Followers is a 2000 American drama film written and directed by Jonathan M. Flicker. It was produced by Castle Hill Productions. The plot focuses on three college students who attempt to join a fraternity but soon find the fraternity president to be extremely racist. Flicker said he based Followers on news reports of a racial hazing incident at Rider University in 1993.
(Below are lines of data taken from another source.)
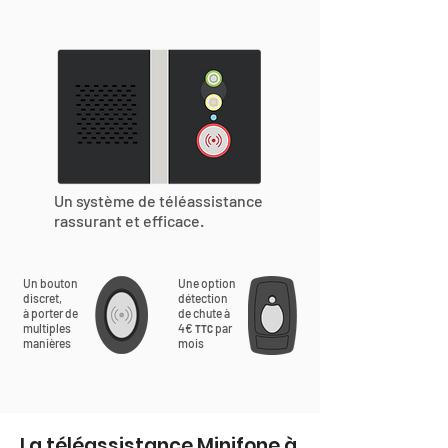
Un système de téléassistance
rassurant et efficace.
Un bouton
Une option
discret,
détection
à porter de
de chute à
multiples
4€
par
TTC
manières
mois
La téléassistance Minifone à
Followers was filmed over 24 days in March 1996. The film was given a limited release on October 13, 2000.

==Plot==
John Dietrich is a freshman at Harrington University, having moved there from Nebraska. He becomes close friends with students Steven Trayer and Allen Phillips. The trio, especially John and Allen, aspire to join the most popular and exclusive fraternity on campus, Kappa Psi Lambda. Allen has a leg up into joining the frat because his father was a brother in the same organization. John begins to idolize the charming fraternity president, Jake Tyler, who is also captain of the football team and an academic star. The trio’s tight-knit friendship becomes fractured when John and Allen receive bids from the fraternity, but Steve, who is Black, does not. Jake targets Steve through a series of dangerous and racially motivated hazing incidents aimed at testing the loyalty of John and Allen. John is caught between his loyalty to Steve and his desire to belong in the fraternity.

==Cast==
- Sam Trammell as John Dietrich
- Eddie T. Robinson as Steven Trayer
- Mark Dobies as Jake Tyler
- Jessica Prunell as Cynthia Gordon
- Jerry Laurino as Allen Phillips

==Critical reception==
Lawrence Van Gelder of The New York Times wrote, "Written, directed and edited by Jonathan M. Flicker, Followers is a cautionary tale worth telling to college students with the potential to figure in the annual headlines about fraternity excesses. And its lessons about the cost of remaining passive in the face of evil, of countenancing bigotry and of betraying friends bear reinforcement in any season. But while clearly rooted in pervasive truths, Followers…suffers from clumsy exposition and uneven acting, except in the case of Eddie T. Robinson."